▸ What the exercise asks:
Report every line in the records below that contains the word "avec", copying each such line in full.
_ _ _ _ _
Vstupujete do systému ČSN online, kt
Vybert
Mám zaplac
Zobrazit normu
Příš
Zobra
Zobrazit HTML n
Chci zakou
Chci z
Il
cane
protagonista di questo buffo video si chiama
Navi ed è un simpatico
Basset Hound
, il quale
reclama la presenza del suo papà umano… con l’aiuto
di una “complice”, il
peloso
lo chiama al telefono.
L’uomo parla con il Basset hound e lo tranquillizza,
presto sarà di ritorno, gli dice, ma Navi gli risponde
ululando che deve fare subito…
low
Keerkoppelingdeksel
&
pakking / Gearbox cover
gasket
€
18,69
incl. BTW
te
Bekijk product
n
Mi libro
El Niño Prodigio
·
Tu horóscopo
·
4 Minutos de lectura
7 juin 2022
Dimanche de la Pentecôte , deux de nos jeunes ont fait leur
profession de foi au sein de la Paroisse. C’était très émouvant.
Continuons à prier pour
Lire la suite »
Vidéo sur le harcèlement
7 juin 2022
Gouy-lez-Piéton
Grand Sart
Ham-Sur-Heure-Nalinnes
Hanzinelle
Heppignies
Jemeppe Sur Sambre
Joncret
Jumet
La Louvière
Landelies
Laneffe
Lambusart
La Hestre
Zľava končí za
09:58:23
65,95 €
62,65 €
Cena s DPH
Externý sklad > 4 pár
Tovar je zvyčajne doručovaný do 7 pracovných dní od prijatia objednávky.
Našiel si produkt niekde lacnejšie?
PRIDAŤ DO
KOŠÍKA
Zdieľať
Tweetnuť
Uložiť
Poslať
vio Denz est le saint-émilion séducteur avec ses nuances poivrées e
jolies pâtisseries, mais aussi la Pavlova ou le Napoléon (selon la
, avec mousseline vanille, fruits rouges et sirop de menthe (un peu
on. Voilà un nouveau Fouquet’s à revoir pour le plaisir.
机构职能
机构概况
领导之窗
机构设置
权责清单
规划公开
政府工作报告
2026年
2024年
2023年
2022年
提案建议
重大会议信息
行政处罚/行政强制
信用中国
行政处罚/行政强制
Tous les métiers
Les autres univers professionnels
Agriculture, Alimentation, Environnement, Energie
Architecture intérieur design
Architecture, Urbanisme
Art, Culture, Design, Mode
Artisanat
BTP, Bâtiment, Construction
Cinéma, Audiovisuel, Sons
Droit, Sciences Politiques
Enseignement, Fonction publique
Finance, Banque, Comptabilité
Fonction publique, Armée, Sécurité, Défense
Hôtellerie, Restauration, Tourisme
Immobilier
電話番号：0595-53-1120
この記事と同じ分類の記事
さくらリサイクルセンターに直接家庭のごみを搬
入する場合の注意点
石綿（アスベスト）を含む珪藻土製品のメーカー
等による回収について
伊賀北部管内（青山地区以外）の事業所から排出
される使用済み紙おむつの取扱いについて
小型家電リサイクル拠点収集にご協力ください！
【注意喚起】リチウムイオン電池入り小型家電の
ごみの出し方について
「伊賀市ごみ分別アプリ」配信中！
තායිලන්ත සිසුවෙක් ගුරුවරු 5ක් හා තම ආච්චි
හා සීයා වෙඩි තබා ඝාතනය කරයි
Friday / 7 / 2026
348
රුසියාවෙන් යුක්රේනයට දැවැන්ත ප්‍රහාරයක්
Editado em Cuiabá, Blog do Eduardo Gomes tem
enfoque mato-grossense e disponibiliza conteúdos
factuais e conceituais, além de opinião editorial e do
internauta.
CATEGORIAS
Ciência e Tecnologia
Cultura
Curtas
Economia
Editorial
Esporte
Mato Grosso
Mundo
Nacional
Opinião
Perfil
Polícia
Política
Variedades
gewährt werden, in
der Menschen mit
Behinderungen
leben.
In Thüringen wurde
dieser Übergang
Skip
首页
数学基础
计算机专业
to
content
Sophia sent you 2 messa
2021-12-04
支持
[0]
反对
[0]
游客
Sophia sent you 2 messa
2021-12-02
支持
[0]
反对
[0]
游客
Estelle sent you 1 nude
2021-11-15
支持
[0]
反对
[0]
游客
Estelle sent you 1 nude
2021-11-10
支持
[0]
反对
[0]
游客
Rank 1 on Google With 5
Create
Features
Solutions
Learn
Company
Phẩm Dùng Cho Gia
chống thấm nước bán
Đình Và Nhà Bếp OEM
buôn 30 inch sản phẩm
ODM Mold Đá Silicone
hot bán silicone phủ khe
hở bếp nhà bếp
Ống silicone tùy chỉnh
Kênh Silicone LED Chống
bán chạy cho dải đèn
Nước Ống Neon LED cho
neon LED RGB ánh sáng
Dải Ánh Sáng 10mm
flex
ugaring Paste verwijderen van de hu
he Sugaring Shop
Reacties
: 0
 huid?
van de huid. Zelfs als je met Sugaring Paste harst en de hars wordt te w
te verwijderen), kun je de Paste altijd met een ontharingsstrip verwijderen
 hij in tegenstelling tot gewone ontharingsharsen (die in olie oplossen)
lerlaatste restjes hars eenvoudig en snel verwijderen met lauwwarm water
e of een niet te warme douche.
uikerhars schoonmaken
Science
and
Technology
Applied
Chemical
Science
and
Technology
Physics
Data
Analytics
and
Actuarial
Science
_ _ _ _ _
▸ Solution below:
vio Denz est le saint-émilion séducteur avec ses nuances poivrées e
, avec mousseline vanille, fruits rouges et sirop de menthe (un peu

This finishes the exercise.